Heart racing, she scanned the name through old police archives and local temple registries. What surfaced made her breath catch—Sreedharan Gurukkal, former high priest of the temple, had been expelled quietly years ago after allegations of ‘inappropriate rituals’ during late-night Devi worship. He had vanished from public life but not from the faith of a secretive sect that believed in the power of ‘Raktha Bali’—sacrificial offerings through blood, often targeting women symbolic of Devi herself. As the pieces aligned chillingly into place, Anjana realized this was no longer a simple hunt for a killer—it was a battle against a zealot who believed himself chosen to restore purity through blood. And he had one more offering to make.

10

The dawn over Malappuram was unusually silent, as if the town itself was holding its breath. The temple courtyard, once stained by the echo of death, stood empty save for a single diya flickering in the breeze. Dr. Anjana Nair stood near the sanctum, her eyes fixed on the red thread tied to the old banyan tree—the same thread used by the killer to mark his victims. The final confrontation had occurred just hours before, deep inside the festival grounds, where the killer—revealed to be Suresh, the temple caretaker’s son—had tried to enact his final ritual. Anjana had cornered him not with force, but with understanding, speaking the language of trauma, calling out his fractured reasoning like a mirror held to his damaged soul. In those last moments, he’d broken down, sobbing beneath the looming idol of the goddess, confessing to the murders as though the deity herself demanded penance.

The arrest had sent tremors through the town.
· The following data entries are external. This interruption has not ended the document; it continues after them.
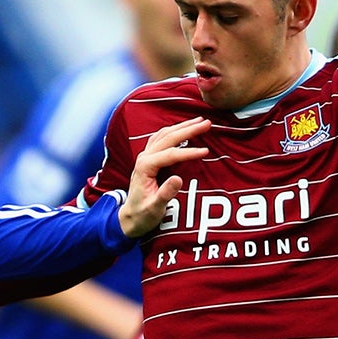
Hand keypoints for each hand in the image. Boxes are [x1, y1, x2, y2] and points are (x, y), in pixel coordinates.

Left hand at [119, 116, 209, 237]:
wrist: (130, 217)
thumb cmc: (142, 215)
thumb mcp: (154, 208)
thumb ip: (165, 194)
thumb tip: (178, 179)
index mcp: (145, 167)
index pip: (171, 155)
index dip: (189, 152)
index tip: (206, 151)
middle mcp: (144, 157)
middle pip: (168, 138)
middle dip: (189, 129)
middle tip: (207, 123)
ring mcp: (145, 156)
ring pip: (164, 134)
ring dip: (182, 126)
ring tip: (200, 121)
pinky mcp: (148, 158)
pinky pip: (161, 138)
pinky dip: (174, 131)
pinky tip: (184, 128)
People who once trusted Suresh implicitly were now struggling to accept that the quiet, devout man who rang the temple bell every morning had orchestrated a series of symbolic killings to avenge a past no one remembered but him. He’d watched his mother be dragged away in a red saree during a festival when he was nine—accused of infidelity and beaten to death in a frenzy of blind rage. No one was punished. No one remembered. Except him. And each murder had been a twisted recreation of that moment, a scream against collective amnesia, against ritualistic violence masked as tradition. Anjana saw in him not redemption, but the reflection of a culture that forgets its sins and buries its guilt in silence and superstition.

For Anjana, the case had become more than just a professional assignment. The final piece of her own trauma fell into place when she returned to her ancestral home—abandoned, vine-covered, and heavy with memory. A neighbor had handed her an old photograph—her mother in a red saree, on the day she died. But it wasn’t the saree that caught her attention. It was the face in the background: young Suresh, staring, expressionless, a child among chaos. Her mother’s death had been ruled an accident—a fall during the overcrowded procession—but now Anjana knew better. She had been the first red thread, the first offering. And Suresh had merely waited for the world to forget before beginning again. Closure didn’t come as catharsis; it came as weight—of knowing, of remembering, of choosing never to turn away from the uncomfortable truths again.

As she boarded the train back to Kochi, Anjana carried no files, no evidence bags—just her mother’s photograph tucked into a worn leather journal. The sound of temple bells faded behind her, replaced by the hum of the rails beneath. Outside, the red of the gulmohar trees swayed in the wind—not ominous, not symbolic, just red, just alive. She closed her eyes briefly, not in escape, but in peace. The cycle had ended. And in the silence that followed, a quiet promise stirred: that memory would be honored, not feared. That rituals would be questioned, not obeyed blindly. That the red thread would no longer bind women to death, but be woven into stories—truthful, painful, defiant—that could set them free.